Monuments have been described as devices for forging communal meanings and identities.53 Aida’s Return Key embodies this function by attempting to import the private significance of the key into public space.54 Ameera, who also had the idea for the structure, claims the intent was for ‘our children to look at the key memorial and think of the day they will return to their motherland’.55 He recognises the need for the key-signifier to be turned outward and address those beyond the family unit if it is to effectively disrupt forgetting. An account of the monument’s inauguration, which coincided with the annual al-nakba commemorations, reflects this goal. It began on 8 May 2008 with a march, called Ajiall al-Awdeh (the Return Generations), which wove through Bethlehem and its adjoining refugee camps: Dheisheh, Azza and finally Aida.56 The march, and its name, demonstrates an effort to unify these separate communities behind the monument. A collective identity—an ‘us’—that it addresses is cultivated, grounded in a shared legacy of domicidal victimhood. At Aida, the oldest refugee present ‘christened’ the monument by handing down his key to his grandson.57 This public enactment of a normally private affair reinforced what the structure is meant to replicate at a communal level.

_EXTRACTED INFORMATION_.
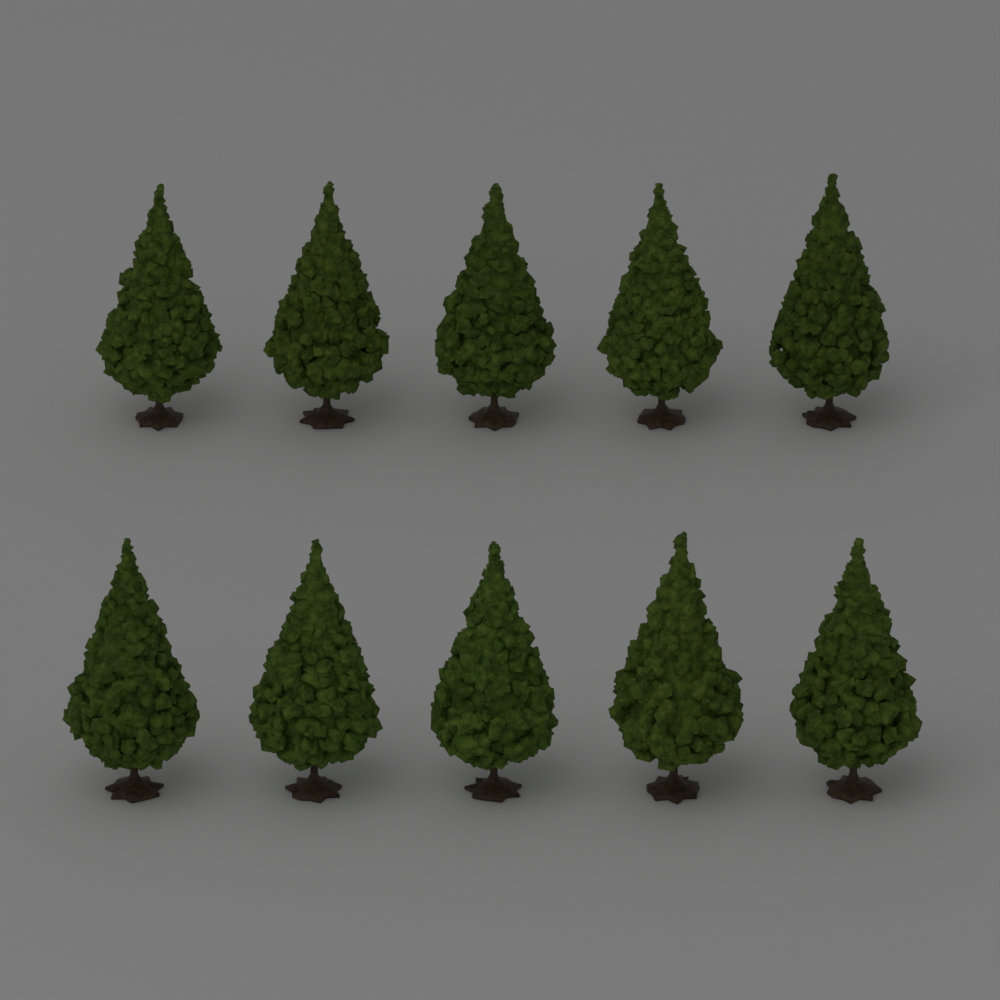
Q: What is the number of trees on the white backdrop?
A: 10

* * *

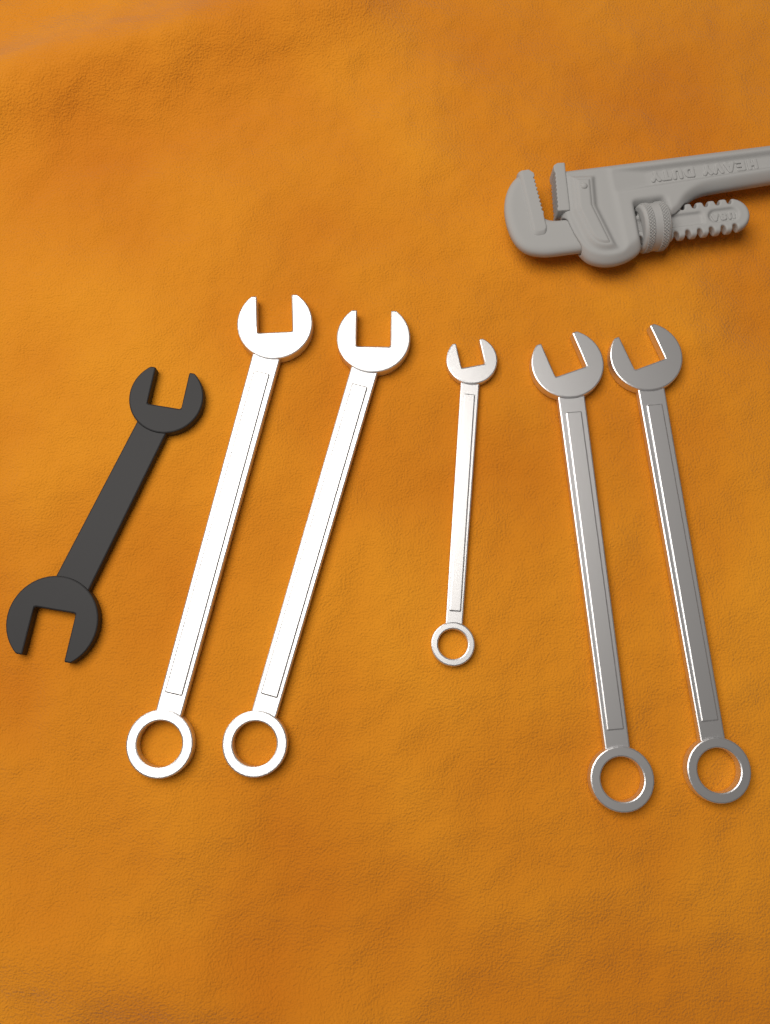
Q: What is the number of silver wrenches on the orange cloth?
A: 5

_EXERCISE INSTRUCTIONS_. Please list, in order, each place the Ajiall al-Awdeh march wove through, as stated in the passage on Aida's Return Key. The data has no connection to the passage on Aida's Return Key.

_EXERCISE ANSWER_. Bethlehem, Dheisheh, Azza, Aida